Ingredients
Equipment
Method
Prepare Crust
- Preheat your oven to 350°F (175°C). In a food processor, combine graham crackers, light brown sugar, and unsalted butter, blending until the mixture resembles wet sand. Firmly press this mixture into a tart pan, creating an even layer. Bake for 10 minutes, or until golden, then set aside to cool completely.
Make Custard
- In a medium saucepan over medium heat, warm whole milk or half & half with granulated sugar and kosher salt. If you’re using a vanilla bean, slice it open and add it to the milk mixture to infuse its flavor. Meanwhile, in a bowl, whisk together egg yolks and cornstarch until smooth, preparing for the custard base.
Temper Egg Mixture
- Once the milk mixture is steaming but not boiling, slowly pour one cup into the egg yolk mixture while whisking constantly. This prevents the yolks from cooking too quickly. Once combined, return this mixture to the saucepan and cook over medium-low heat, stirring constantly for 5–7 minutes, or until it thickens to a pudding-like consistency.
Incorporate Flavor
- Remove the thickened custard from the heat and stir in unsalted butter and vanilla extract for a rich flavor.
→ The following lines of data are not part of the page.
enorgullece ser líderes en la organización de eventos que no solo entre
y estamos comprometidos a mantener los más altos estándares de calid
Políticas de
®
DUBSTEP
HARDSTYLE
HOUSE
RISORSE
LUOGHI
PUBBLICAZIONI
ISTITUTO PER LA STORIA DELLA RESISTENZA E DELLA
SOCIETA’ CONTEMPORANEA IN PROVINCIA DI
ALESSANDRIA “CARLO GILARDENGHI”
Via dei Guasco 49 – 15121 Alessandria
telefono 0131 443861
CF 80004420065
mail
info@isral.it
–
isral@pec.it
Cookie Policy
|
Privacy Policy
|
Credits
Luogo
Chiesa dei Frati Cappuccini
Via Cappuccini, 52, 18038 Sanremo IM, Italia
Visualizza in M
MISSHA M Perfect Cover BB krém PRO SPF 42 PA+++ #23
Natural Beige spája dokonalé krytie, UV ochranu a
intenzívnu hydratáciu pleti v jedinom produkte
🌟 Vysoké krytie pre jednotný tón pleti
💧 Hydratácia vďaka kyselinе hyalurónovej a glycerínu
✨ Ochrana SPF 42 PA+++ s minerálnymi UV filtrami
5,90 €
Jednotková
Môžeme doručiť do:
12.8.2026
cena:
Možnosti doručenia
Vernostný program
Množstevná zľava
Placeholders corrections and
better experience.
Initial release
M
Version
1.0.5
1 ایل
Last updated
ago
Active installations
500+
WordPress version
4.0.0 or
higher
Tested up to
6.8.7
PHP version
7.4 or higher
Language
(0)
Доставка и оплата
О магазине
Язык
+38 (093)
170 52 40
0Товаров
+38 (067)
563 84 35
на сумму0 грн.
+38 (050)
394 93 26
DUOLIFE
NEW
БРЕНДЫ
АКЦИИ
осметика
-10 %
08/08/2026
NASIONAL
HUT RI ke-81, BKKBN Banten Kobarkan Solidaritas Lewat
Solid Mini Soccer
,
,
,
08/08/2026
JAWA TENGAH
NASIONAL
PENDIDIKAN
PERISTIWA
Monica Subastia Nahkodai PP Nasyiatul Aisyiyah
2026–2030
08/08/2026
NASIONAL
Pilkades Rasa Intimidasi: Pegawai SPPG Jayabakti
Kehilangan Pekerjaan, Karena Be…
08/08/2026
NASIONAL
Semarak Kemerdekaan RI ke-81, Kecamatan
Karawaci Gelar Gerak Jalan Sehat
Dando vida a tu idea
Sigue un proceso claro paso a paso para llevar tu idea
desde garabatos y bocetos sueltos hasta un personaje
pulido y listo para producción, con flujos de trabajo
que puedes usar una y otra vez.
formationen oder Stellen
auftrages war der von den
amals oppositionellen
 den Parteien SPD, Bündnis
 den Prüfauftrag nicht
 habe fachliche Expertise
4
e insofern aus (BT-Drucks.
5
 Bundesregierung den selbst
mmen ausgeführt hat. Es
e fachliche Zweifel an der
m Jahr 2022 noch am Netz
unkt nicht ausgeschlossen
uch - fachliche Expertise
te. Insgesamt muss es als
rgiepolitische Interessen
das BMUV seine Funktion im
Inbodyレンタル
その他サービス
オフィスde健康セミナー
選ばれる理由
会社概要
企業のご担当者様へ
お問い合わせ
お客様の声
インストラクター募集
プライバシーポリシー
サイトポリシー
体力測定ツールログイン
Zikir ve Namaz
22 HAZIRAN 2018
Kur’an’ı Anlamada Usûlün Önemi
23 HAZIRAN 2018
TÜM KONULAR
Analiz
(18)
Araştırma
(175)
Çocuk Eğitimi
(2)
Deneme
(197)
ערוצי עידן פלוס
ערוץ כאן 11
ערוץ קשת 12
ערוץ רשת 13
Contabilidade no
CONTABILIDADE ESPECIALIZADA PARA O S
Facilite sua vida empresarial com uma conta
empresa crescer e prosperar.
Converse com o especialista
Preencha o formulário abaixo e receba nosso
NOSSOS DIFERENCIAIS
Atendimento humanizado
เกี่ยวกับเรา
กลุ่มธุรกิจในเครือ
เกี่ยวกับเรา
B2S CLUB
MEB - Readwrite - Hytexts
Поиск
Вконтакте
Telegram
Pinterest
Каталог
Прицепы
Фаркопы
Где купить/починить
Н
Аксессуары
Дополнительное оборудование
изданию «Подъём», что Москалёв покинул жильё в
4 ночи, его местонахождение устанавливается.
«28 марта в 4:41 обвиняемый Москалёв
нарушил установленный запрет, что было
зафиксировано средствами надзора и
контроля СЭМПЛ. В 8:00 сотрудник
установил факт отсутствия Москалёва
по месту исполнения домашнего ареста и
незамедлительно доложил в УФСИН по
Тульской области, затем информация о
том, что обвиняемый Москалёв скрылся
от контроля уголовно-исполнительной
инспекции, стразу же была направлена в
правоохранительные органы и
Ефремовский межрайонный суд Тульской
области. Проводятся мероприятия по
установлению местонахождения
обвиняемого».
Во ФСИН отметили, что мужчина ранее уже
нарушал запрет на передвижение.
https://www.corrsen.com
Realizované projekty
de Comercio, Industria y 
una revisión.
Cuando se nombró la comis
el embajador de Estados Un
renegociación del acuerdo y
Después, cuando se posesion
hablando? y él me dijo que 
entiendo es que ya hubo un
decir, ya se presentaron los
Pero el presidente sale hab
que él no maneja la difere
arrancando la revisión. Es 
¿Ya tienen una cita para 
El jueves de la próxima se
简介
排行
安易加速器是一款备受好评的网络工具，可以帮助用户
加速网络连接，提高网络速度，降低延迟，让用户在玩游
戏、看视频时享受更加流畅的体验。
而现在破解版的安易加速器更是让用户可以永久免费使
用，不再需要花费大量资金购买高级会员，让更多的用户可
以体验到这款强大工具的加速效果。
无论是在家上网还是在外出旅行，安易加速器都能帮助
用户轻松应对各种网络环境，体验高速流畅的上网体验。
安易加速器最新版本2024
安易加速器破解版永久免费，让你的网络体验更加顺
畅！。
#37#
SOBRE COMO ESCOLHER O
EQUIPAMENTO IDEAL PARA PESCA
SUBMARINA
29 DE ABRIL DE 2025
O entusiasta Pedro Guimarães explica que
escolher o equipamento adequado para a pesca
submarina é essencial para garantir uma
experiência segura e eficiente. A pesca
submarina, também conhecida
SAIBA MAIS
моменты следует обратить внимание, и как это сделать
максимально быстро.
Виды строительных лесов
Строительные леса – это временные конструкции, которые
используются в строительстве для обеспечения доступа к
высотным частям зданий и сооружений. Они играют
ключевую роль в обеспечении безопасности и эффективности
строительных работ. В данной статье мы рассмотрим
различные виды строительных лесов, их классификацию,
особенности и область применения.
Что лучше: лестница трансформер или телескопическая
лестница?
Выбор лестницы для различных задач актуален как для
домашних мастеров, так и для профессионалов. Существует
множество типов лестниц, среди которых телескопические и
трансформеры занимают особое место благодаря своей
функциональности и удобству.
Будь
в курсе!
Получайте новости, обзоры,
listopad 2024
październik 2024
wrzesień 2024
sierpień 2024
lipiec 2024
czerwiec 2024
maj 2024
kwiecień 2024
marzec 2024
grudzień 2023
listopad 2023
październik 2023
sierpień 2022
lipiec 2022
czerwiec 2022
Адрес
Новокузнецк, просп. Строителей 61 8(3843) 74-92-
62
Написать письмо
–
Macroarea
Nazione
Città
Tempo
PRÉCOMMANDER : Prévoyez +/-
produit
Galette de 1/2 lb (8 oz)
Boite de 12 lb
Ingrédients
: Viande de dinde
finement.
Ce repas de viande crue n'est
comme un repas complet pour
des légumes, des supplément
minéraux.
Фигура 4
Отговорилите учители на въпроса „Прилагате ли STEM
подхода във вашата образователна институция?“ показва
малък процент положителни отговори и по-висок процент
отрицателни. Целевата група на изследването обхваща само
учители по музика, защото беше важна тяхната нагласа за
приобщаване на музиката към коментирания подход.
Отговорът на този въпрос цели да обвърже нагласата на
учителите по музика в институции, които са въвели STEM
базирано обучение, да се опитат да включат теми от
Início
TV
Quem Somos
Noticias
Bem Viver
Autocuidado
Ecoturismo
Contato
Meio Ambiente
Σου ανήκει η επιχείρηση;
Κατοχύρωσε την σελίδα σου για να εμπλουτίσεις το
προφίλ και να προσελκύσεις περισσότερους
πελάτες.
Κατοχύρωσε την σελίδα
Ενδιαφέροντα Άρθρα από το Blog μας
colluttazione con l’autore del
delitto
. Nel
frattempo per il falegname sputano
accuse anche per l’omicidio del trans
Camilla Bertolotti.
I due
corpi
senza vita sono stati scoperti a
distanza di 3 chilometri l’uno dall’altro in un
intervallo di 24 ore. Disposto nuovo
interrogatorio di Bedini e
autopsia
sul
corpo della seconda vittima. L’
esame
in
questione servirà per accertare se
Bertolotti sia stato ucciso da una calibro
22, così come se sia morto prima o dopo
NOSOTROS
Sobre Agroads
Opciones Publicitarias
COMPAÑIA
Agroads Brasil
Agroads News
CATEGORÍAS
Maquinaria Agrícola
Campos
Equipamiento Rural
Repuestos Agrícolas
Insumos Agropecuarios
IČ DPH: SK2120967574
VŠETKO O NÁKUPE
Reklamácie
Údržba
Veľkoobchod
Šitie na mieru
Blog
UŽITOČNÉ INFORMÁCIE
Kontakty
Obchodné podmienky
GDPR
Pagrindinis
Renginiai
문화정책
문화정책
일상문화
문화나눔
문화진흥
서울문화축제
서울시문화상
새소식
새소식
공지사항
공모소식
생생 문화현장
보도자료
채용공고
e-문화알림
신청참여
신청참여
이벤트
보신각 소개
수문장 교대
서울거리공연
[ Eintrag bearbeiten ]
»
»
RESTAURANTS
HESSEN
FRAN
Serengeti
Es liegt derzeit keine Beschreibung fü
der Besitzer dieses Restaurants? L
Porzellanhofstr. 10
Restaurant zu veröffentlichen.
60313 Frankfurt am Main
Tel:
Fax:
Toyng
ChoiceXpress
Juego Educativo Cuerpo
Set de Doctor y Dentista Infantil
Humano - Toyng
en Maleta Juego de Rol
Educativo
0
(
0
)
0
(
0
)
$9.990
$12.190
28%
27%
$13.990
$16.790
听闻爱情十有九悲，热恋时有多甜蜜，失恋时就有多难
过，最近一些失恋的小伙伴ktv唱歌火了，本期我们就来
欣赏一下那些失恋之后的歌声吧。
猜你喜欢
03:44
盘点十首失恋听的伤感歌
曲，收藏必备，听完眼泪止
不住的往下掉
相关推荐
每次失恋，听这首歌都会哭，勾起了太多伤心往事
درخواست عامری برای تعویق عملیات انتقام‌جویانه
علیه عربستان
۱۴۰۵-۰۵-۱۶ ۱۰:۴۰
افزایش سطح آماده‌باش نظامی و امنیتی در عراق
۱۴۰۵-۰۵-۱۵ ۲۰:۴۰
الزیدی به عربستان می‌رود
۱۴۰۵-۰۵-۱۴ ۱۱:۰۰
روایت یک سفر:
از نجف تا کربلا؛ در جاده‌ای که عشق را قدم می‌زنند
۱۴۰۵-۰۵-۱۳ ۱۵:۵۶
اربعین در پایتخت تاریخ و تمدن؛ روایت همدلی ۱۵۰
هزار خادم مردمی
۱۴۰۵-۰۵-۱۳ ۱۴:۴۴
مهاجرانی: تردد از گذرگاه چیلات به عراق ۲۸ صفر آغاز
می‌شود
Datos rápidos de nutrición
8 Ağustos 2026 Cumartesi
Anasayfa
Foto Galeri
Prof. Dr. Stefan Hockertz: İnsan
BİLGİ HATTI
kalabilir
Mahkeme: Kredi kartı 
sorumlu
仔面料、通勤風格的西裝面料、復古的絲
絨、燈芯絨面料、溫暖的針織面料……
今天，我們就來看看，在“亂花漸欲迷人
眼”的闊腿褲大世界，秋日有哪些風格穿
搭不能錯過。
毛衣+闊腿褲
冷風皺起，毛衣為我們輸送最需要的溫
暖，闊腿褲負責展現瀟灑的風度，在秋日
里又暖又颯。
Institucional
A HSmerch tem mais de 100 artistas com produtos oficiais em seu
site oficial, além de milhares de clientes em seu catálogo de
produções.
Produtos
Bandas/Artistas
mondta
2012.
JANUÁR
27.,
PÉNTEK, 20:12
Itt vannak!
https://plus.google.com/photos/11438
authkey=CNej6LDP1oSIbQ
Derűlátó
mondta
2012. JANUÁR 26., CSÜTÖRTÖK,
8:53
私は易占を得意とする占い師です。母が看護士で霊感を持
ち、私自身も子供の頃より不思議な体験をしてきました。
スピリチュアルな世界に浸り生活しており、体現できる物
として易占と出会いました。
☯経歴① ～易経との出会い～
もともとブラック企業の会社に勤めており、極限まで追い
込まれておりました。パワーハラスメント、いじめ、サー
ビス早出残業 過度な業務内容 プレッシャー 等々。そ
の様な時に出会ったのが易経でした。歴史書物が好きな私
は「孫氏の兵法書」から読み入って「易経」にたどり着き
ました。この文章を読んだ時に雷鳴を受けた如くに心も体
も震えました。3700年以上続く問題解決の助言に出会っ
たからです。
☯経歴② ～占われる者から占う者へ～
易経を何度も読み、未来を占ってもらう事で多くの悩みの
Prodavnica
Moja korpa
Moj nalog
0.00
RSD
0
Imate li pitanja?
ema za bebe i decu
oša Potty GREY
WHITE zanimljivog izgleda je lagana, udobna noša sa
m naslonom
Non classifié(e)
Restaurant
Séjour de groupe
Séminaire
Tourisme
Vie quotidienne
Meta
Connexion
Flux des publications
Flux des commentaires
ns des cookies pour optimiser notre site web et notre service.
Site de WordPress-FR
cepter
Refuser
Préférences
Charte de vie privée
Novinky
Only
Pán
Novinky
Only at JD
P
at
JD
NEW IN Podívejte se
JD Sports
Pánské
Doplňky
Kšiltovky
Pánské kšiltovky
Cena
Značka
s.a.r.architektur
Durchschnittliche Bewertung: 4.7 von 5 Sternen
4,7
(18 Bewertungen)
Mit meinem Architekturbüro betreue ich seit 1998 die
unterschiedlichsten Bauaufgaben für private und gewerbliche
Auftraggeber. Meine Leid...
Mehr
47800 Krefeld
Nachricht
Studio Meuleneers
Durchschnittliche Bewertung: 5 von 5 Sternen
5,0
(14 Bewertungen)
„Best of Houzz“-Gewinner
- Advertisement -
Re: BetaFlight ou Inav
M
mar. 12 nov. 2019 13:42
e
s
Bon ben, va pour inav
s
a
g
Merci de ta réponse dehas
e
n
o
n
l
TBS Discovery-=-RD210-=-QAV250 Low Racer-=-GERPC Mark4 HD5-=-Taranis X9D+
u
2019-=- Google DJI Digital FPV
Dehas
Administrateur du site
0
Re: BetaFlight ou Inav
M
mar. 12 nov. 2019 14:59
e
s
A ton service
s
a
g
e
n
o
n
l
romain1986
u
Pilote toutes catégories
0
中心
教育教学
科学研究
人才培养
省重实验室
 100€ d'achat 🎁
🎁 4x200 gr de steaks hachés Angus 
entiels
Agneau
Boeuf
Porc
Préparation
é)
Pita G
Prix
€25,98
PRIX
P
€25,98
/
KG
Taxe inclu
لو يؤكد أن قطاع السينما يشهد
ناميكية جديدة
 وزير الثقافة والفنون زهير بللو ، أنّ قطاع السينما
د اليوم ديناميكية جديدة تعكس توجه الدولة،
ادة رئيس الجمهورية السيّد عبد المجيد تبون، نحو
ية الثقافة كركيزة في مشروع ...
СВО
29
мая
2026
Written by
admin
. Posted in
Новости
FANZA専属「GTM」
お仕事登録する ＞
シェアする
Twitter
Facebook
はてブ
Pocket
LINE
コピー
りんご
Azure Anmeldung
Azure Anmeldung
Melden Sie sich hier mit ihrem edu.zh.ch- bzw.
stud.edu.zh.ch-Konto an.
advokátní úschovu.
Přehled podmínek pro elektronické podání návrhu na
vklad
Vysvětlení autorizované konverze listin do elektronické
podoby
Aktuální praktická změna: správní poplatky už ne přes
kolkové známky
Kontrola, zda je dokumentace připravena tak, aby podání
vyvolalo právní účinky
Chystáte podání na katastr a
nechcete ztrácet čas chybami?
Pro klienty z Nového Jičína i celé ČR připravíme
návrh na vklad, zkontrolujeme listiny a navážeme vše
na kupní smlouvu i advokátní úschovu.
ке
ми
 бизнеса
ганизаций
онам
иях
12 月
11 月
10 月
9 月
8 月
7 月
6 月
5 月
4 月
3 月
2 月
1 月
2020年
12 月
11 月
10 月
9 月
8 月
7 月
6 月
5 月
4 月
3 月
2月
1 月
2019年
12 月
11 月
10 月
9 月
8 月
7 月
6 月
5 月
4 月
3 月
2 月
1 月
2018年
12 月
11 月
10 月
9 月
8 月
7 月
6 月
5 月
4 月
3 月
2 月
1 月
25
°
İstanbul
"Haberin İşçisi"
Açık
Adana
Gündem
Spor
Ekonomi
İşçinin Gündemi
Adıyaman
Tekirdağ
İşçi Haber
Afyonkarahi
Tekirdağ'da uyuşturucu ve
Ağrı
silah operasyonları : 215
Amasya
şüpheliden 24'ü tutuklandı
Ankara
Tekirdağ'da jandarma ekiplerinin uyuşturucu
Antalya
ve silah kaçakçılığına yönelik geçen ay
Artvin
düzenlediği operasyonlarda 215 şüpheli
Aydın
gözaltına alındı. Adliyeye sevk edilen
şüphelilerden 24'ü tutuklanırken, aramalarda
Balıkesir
For an ultra-smooth texture, strain the custard through a fine-mesh sieve into a clean bowl. Let it cool slightly before proceeding to chill.
Chill Custard
- Cover the custard directly with plastic wrap, pressing it onto the surface to prevent a skin from forming. Refrigerate for at least 3 hours, allowing it to set and develop its silky texture.
Assemble Tart
- Once the custard is firmly set and the crust is completely cool, gently whip the custard to restore its creaminess. Pour it into the prepared tart crust, smoothing the top with a spatula. To finish, generously arrange fresh fruits atop the custard, adding color and freshness.
Nutrition
Notes
Chill before serving for the best flavor. Use the ripest seasonal fruits to elevate the tart.